De officiële start van Kuumba, in september 2023, was het startschot voor de bewoners om aan de slag te gaan met formele bijeenkomsten en een georganiseerder collectief project. Hoewel de begeleiding hiervoor in handen is van LDC Cosmos, wordt erover gewaakt dat het vooral de bewoners zijn die samen vorm geven aan het project. De interactie tussen Kuumba en de bewoners is unaniem positief: ze maken allemaal deel uit van een grote gemeenschap. Dat is vooral toe te schrijven aan een onmiskenbare culturele eigenschap van de Afrikanen, waarbij de gemeenschap altijd voorrang krijgt op het individu. De informele contacten en ontmoetingen vormen er de norm en gaandeweg organiseren ze zich als een gemeenschap.

Het collectieve leven is een continu proces

Voor de maandelijkse formele bewonersvergaderingen bepalen ze zelf de agenda en overleggen ze met elkaar om de harmonie van hun project te bewaken. Tot op vandaag schreven ze nog geen charter en reglement van inwendige orde of huishoudelijk reglement. Alle ergernissen, problemen of obstakels worden besproken, waarna ze samen beslissen hoe ze dit zullen aanpakken. Vervolgens wordt het geacteerd in een verslag om samen erover te waken dat de afspraken gerespecteerd worden. Elke maand opnieuw geven ze hun leven in gemeenschap vorm door dat te verfijnen. Onbewust zijn ze allemaal in een project gestapt waarvan op voorhand niet strikt bepaald werd wat het moest zijn. Gelukkig bezitten ze allemaal de gave om positief in het leven te staan en koesteren ze hun project. Daarvoor zijn ze bereid te overleggen en initiatief te nemen.

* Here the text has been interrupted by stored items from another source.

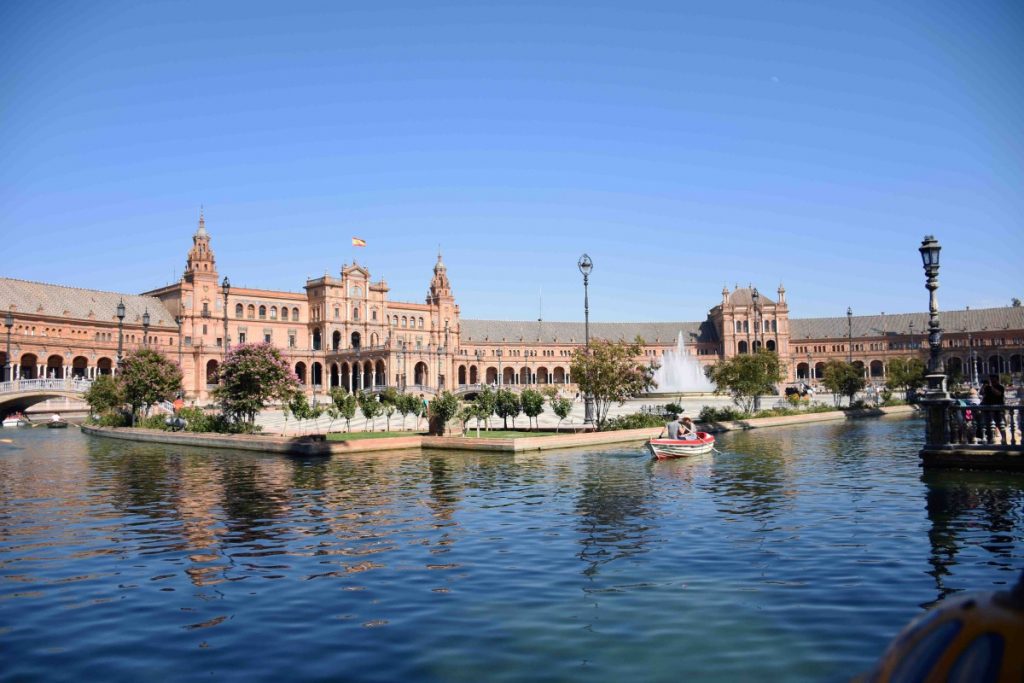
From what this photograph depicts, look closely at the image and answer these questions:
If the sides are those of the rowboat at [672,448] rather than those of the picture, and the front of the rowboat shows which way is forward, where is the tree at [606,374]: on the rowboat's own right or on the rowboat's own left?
on the rowboat's own right

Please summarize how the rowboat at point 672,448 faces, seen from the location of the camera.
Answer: facing to the left of the viewer

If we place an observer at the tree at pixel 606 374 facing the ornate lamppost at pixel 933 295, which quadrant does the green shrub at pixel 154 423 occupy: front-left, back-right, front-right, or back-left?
back-right

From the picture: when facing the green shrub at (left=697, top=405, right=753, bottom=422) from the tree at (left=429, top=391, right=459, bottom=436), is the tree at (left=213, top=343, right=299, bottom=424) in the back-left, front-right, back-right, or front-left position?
back-left

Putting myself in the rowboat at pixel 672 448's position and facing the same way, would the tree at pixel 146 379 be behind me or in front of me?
in front

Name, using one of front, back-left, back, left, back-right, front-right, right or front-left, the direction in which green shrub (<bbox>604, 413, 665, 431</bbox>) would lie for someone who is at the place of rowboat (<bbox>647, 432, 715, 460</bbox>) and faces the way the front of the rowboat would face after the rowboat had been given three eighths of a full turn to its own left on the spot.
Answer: back-left

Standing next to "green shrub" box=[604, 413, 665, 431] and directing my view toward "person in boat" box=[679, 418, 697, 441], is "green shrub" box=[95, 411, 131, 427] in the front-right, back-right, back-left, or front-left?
back-right
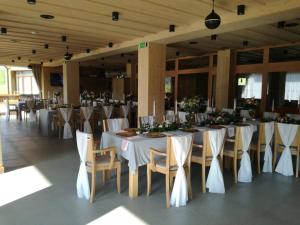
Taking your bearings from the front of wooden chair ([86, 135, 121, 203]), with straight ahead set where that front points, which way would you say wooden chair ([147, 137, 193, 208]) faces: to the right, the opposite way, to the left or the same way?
to the left

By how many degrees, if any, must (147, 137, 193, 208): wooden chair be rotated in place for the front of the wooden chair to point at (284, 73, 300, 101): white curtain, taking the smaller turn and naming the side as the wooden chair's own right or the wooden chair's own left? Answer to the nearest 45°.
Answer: approximately 90° to the wooden chair's own right

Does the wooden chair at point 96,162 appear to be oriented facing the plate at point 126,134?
yes

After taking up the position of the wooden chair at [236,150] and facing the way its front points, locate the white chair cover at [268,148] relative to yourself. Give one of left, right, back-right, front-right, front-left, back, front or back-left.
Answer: right

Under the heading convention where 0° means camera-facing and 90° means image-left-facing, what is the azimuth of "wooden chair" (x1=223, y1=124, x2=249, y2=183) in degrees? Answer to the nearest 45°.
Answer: approximately 135°

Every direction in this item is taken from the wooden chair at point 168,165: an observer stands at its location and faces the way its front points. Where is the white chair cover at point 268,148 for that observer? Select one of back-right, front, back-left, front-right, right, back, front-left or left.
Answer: right

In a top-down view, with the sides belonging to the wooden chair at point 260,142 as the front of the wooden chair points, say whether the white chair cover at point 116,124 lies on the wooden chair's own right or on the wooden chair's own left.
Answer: on the wooden chair's own left

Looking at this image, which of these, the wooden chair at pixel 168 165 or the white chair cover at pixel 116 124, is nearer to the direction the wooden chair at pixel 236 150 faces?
the white chair cover

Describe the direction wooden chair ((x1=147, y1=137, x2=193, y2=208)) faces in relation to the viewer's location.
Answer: facing away from the viewer and to the left of the viewer

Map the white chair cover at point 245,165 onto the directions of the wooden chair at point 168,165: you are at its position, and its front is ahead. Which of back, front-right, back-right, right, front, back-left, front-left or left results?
right

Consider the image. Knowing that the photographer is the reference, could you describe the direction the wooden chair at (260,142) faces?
facing away from the viewer and to the left of the viewer

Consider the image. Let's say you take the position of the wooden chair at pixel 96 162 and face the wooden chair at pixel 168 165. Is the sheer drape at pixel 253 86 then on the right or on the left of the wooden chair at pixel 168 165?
left

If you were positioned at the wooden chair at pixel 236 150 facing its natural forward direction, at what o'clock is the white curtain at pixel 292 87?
The white curtain is roughly at 2 o'clock from the wooden chair.

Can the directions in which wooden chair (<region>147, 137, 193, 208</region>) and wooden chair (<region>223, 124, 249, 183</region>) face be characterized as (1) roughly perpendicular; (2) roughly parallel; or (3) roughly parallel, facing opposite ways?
roughly parallel

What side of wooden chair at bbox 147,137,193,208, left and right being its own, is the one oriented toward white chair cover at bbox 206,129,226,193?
right

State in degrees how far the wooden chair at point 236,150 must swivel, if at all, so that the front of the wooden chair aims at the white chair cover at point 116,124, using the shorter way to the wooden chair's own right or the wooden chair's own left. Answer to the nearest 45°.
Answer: approximately 45° to the wooden chair's own left

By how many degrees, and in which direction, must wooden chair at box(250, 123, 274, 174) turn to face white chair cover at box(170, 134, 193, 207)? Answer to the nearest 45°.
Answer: approximately 90° to its left
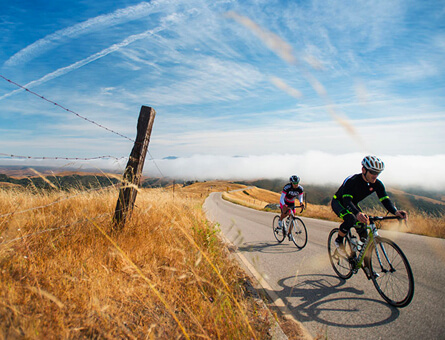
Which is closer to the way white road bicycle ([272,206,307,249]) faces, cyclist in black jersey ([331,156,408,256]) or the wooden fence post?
the cyclist in black jersey

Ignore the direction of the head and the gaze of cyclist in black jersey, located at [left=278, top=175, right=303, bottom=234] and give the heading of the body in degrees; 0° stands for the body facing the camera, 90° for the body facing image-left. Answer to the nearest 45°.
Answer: approximately 315°

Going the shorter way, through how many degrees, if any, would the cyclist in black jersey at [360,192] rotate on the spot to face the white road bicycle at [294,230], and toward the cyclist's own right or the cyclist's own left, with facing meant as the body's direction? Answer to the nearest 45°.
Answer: approximately 180°

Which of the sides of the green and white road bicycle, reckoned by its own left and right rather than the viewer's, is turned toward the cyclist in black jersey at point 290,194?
back

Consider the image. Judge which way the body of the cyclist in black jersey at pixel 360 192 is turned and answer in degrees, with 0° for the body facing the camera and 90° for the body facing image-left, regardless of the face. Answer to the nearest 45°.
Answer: approximately 315°

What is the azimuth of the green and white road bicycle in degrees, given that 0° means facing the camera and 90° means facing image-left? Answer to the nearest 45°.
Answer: approximately 315°
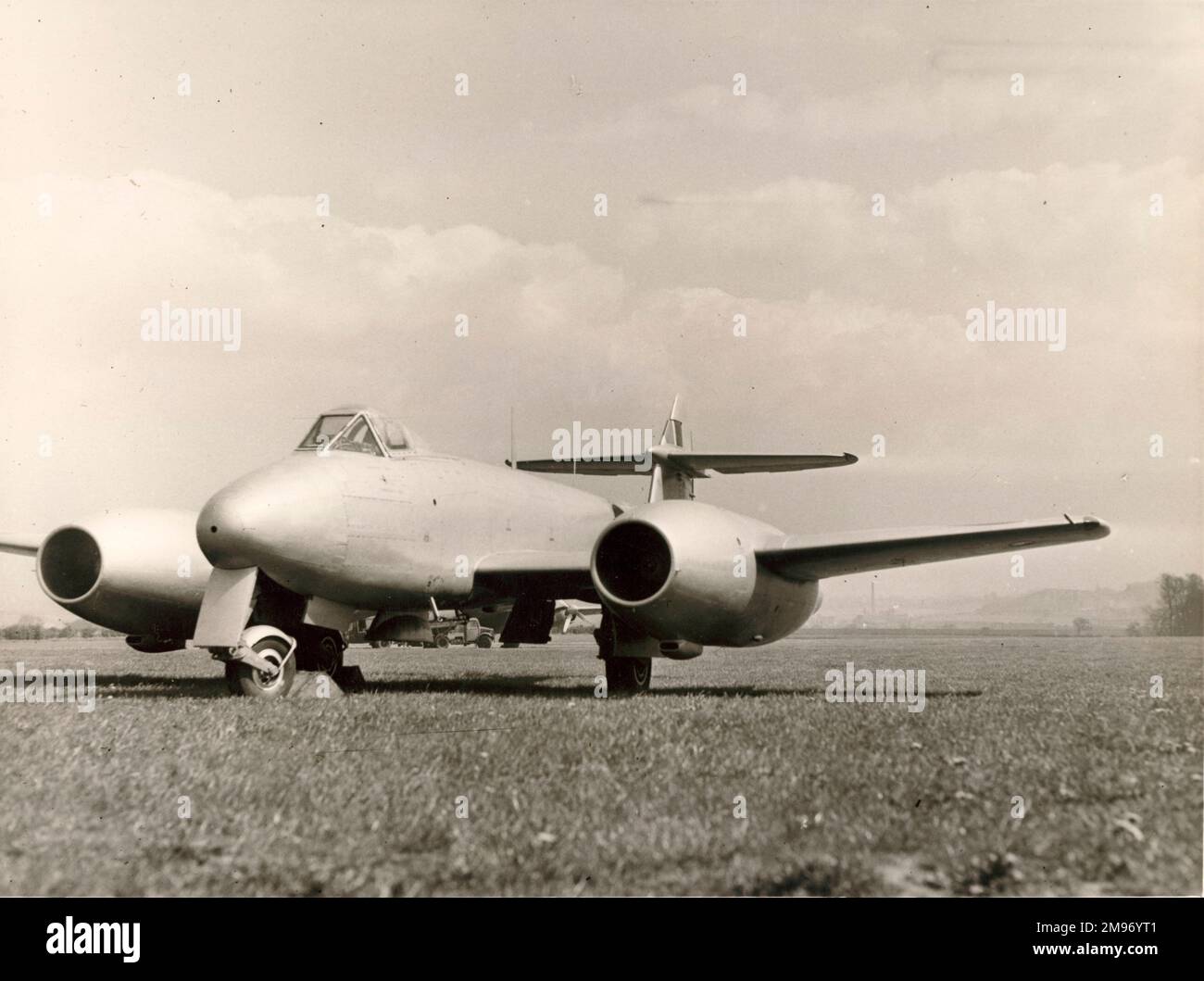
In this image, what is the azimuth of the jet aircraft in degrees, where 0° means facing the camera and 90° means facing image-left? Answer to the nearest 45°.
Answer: approximately 45°
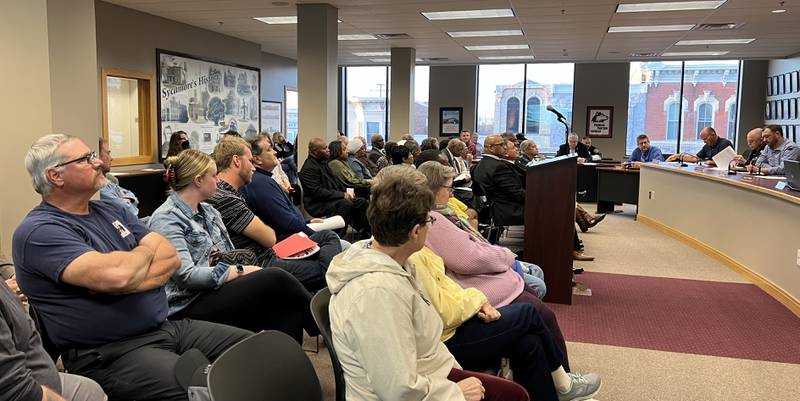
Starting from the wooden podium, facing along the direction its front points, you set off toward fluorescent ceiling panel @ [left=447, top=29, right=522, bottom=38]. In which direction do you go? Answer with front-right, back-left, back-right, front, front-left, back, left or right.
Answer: left

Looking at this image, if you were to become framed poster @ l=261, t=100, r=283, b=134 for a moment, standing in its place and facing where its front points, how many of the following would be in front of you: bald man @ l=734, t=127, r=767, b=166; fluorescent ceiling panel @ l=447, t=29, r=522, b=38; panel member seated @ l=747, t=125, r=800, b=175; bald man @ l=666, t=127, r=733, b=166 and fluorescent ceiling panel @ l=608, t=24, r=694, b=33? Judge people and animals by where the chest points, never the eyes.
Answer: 5

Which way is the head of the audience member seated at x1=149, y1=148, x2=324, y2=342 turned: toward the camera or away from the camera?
away from the camera

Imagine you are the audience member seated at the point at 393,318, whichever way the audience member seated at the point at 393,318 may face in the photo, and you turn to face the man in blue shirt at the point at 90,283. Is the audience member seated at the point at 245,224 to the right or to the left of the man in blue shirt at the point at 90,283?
right

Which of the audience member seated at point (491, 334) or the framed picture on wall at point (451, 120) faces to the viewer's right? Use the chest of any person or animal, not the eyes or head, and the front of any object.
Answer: the audience member seated

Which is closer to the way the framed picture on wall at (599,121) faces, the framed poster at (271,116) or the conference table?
the conference table

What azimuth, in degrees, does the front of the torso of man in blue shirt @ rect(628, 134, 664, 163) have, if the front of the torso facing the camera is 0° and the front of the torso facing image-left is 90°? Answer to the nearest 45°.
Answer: approximately 0°

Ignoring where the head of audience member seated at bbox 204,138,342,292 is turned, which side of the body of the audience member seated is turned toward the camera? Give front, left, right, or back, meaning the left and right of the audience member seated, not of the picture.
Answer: right

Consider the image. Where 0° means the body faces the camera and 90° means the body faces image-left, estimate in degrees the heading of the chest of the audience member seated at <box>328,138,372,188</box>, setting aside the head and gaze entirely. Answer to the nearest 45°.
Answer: approximately 270°

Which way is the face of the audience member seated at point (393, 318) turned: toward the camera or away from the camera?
away from the camera

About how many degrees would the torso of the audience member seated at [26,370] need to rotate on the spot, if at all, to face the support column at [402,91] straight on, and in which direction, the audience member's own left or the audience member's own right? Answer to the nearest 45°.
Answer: approximately 45° to the audience member's own left

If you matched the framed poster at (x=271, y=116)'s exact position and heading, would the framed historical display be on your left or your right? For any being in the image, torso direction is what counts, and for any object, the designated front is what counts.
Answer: on your right

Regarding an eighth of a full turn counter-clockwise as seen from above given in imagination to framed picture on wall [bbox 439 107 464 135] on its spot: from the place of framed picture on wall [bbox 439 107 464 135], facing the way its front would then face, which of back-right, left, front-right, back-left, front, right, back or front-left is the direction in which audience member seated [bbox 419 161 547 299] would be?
front-right

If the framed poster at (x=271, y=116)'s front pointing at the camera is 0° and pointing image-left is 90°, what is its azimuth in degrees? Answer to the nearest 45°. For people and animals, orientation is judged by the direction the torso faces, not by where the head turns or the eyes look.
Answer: approximately 315°

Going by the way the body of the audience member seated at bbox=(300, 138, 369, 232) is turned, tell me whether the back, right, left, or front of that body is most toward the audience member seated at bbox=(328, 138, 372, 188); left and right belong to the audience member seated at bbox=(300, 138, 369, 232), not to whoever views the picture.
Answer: left

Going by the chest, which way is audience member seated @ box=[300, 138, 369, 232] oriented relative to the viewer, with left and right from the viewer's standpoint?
facing to the right of the viewer

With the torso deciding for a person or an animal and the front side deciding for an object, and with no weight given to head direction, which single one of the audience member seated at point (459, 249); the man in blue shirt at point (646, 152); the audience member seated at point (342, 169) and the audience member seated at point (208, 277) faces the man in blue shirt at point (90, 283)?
the man in blue shirt at point (646, 152)

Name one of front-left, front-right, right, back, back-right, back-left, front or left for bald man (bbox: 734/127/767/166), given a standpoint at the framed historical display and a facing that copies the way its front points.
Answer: front
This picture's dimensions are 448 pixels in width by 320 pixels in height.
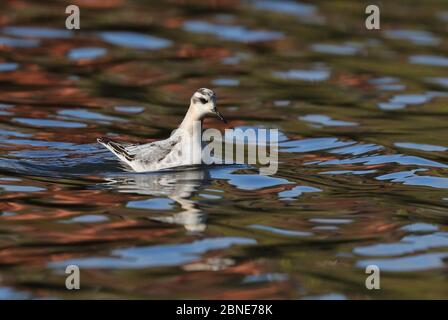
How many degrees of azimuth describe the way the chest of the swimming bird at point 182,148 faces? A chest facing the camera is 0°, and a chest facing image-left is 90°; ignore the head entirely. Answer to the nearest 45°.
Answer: approximately 270°
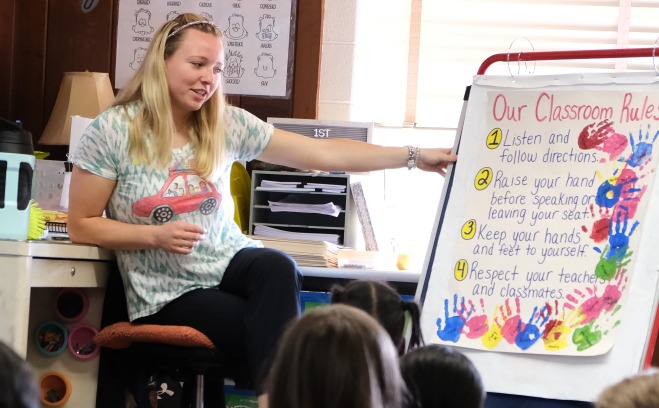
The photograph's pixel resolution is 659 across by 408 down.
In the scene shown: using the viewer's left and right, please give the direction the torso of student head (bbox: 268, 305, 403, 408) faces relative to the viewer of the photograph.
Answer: facing away from the viewer

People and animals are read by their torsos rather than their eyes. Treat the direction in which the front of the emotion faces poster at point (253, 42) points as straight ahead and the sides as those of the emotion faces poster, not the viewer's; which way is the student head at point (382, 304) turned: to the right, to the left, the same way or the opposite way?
the opposite way

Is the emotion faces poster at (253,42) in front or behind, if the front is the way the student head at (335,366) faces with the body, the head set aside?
in front

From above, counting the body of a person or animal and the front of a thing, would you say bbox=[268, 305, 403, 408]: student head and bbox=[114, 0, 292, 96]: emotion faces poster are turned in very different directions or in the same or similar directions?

Tijdens de voorbereidingen met de partners werden verwachtingen uitgesproken, maar zodra de bewoners introkken, moesten we vaststellen dat we hen de mogelijkheden moeten geven om hun project te realiseren. Dat werd van bij het begin gedaan door een maandelijkse bewonersvergadering te organiseren, waar zij de agenda bepalen. We zijn bijzonder opgetogen dat de bewoners het zo goed met elkaar kunnen vinden.

Voor de initiatiefnemers en alle partners is elk project een proces. De positieve punten hebben we reeds benoemd. Helaas zijn er een aantal leerpunten die we moeten onthouden voor toekomstige projecten. De meesten zijn te wijten aan een gebrek aan participatie in het voortraject van zo’n project. Het is helaas bijna onmogelijk om toekomstige bewoners uit kwetsbare doelgroepen te selecteren en hen vervolgens te vragen mee het project vorm en inhoud te geven, en dit gemiddeld voor een aantal jaren. Kwetsbare doelgroepen leven van dag tot dag en hebben niet de mogelijkheid om op lange termijn te denken en zich hiervoor te engageren. Het mag initiatiefnemers van zulke projecten echter niet weerhouden om de aandachtspunten ter harte te nemen en vooraf met de doelgroep in dialoog te gaan.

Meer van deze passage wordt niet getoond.